13 Agar chiamò il Signore che le aveva parlato: “Tu sei il Dio della visione,” perché disse: “Non ho forse visto qui colui che mi vede?”

Ma i dissidi non sembrano placarsi neanche quando, anni dopo, Sara riesce finalmente a dare alla luce il suo primo figlio, Isacco, e vedendo giocare insieme i bambini si ingelosisce a tal punto da chiedere ad Abramo di cacciarli via una volta per tutte. Agar porta il figlio nel deserto affrontandone le insidie, ma non tollera di vederlo morire di stenti sotto i suoi stessi occhi. Ed è a quel punto, sentendo il pianto di Ismaele, che l’angelo di Dio si palesa nuovamente per mostrarle una sorgente da cui bere e, in questo modo, salvare lei e la loro numerosa discendenza.
Genesi 21 (versetti 17–20) – L’abbandono definitivo e la salvezza nel deserto.
17 Dio udì la voce del fanciullo, e l’angelo di Dio chiamò Agar dal cielo e le disse: “Che hai, Agar? Non temere, perché Dio ha udito la voce del fanciullo là dove si trova.
18 Alzati, prendi il fanciullo e tienilo per mano, perché ne farò una grande nazione.”
19 Dio le aprì gli occhi ed ella vide un pozzo d’acqua. Andò a riempire l’otre e diede da bere al fanciullo.

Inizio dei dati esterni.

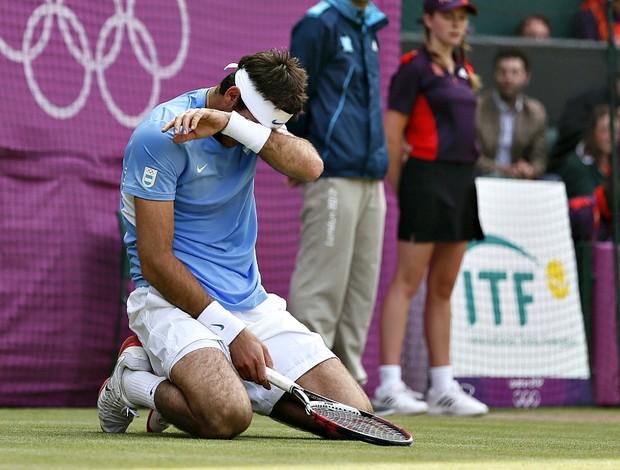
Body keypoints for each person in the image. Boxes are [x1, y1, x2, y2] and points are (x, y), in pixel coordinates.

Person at [97, 48, 372, 439]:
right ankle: (132, 383)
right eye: (255, 124)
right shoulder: (159, 136)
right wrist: (231, 333)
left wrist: (238, 127)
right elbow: (155, 261)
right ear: (232, 96)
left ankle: (207, 384)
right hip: (168, 302)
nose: (259, 136)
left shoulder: (246, 124)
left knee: (354, 416)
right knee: (227, 417)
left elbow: (311, 167)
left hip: (250, 303)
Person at [372, 0, 489, 416]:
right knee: (407, 282)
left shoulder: (464, 70)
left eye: (462, 19)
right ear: (428, 20)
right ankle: (388, 384)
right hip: (424, 179)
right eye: (449, 16)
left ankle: (442, 386)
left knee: (443, 288)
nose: (457, 25)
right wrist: (408, 190)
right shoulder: (413, 68)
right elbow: (392, 137)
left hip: (461, 183)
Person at [286, 0, 389, 387]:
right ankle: (305, 378)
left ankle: (347, 385)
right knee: (321, 283)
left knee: (361, 287)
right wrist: (299, 155)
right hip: (331, 173)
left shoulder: (369, 25)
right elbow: (292, 96)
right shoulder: (318, 24)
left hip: (370, 177)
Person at [476, 47, 548, 179]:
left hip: (521, 177)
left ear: (526, 77)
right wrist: (504, 170)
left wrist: (531, 169)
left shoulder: (535, 112)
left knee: (553, 180)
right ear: (494, 74)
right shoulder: (477, 107)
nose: (508, 78)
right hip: (485, 176)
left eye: (515, 73)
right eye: (503, 72)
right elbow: (472, 156)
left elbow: (539, 157)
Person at [556, 104, 619, 241]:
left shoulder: (615, 164)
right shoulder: (575, 164)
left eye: (616, 132)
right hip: (583, 233)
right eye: (605, 130)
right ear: (592, 132)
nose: (611, 137)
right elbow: (589, 204)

20 Dio fu con il fanciullo, che crebbe, abitò nel deserto e divenne un tiratore d’arco.
Interpretazioni.
Con quel gesto Sara, con un cinismo feroce, distrugge la pace di una famiglia, la possibilità di creare una fratellanza tra la discendenza ebraica (Isacco), e quella musulmana (Ismaele), tesi sostenuta dalla teologa Rosanna Virgili. Non è un caso che il significato del nome Sarai (originariamente chiamata così, cambiato poi da Dio in Sara), sia “la litigiosa”, mentre Agar sia soltanto “la fuggitiva”. Sara non si fida della promessa di Dio di donarle un figlio, motivo per cui si arrangia con i suoi stessi mezzi per raggiungere il suo scopo. Ma, come sostiene anche il teologo Marco Tibaldi, ciò che nasce dell’uomo come adattamento delle promesse di Dio genera solo conflitti confusione, ed è quello che succede con la nascita di Ismaele.
Sempre secondo l’approccio esegetico di Rosanna Virgili, è bene ricordare che questi testi non legittimano i comportamenti che descrivono. Al contrario, mostrano l’angelo di Dio in netta opposizione all’atteggiamento di Abramo, riconoscendo invece merito e valore alle donne e alle madri.